Les risques liés à la dynamique des organisations
Le diagnostic des risques psychosociaux n’est pas un mauvais outil, mais il n’est pas le couteau suisse de la qualité de vie au travail qu’on a voulu en faire. C’est avant tout une démarche longue, qui a une portée essentiellement exploratoire et préventive. Les mesures de prévention qui en découlent sont à envisager dans une temporalité allant de quelques mois pour les mesures tertiaires à plusieurs années pour les mesures primaires.

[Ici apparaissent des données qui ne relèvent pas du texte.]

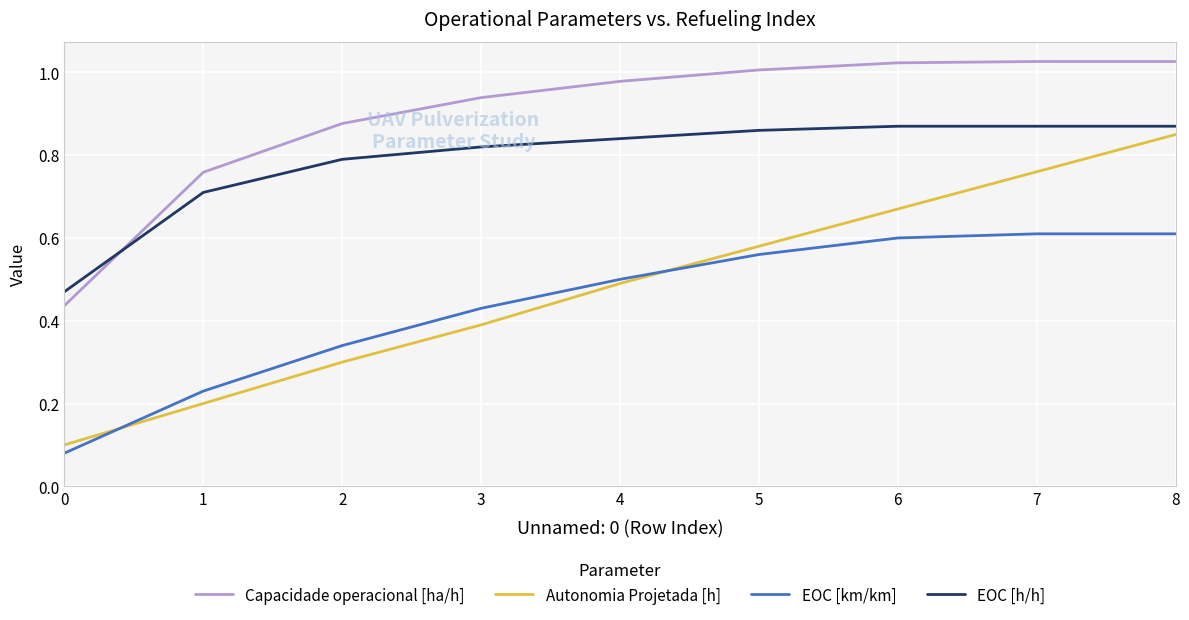

True or false: Capacidade operacional [ha/h] and Autonomia Projetada [h] cross at least once.

False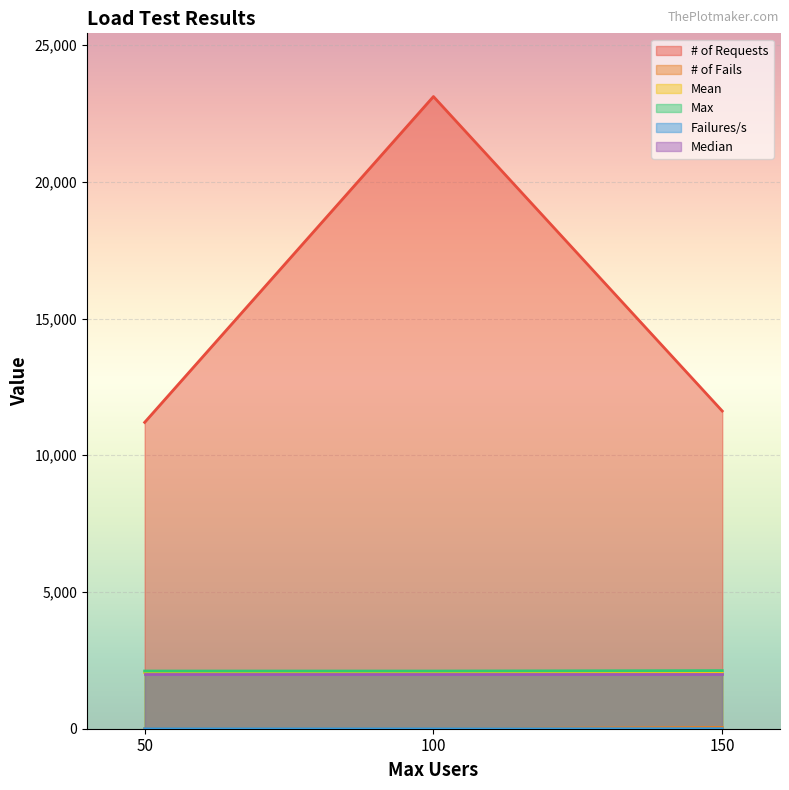

Which series has the largest range (max minus min)?

# of Requests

Dans un contexte de crise aigüe, mettre en œuvre un diagnostic des risques psychosociaux est donc hasardeux. Premièrement, la mesure des perceptions effectuée de façon ponctuelle révélera forcément des résultats dégradés. Autrement dit, on ne fera que confirmer la crise déjà identifiée et connue. Deuxièmement, la temporalité longue des plans d’actions issus d’une démarche de prévention des RPS ne sera pas adaptée au besoin d’action immédiate requis par un contexte de crise.
L’outil diagnostic est par conséquent inadapté aux situations d’urgence appelant à des solutions immédiates. Dans ces contextes, il est préférable de privilégier des démarches de médiation ou d’écoute ascendante.
Le diagnostic des risques psychosociaux est également peu approprié aux organisations à haut niveau de maturité, ayant déjà mis en œuvre plusieurs cycles d’évaluation et souhaitant s’inscrire dans une amélioration durable de la qualité de vie au travail. Pour ces organisations, il est bien plus profitable d’internaliser une compétence collective d’auto-évaluation et d’amélioration continue au travers d’approches dites intégratives.
Conclusion
Lorsqu’on se donne le temps de comprendre les réserves formulées à l’égard des diagnostics des risques psychosociaux, ces dernières nous révèlent de nombreux biais qui questionnent la fiabilité ou l’utilité de ces démarches. Ces biais remettent partiellement en question les pratiques d’évaluation actuelles qui sont trop souvent tombées dans le stéréotype méthodologique.
Considérées sous un angle constructif, ces critiques deviennent autant d’opportunités d’amélioration des protocoles d’évaluation et de prévention des risques psychosociaux. Il tient donc aux praticiens de s’en saisir afin de proposer des approches meilleures.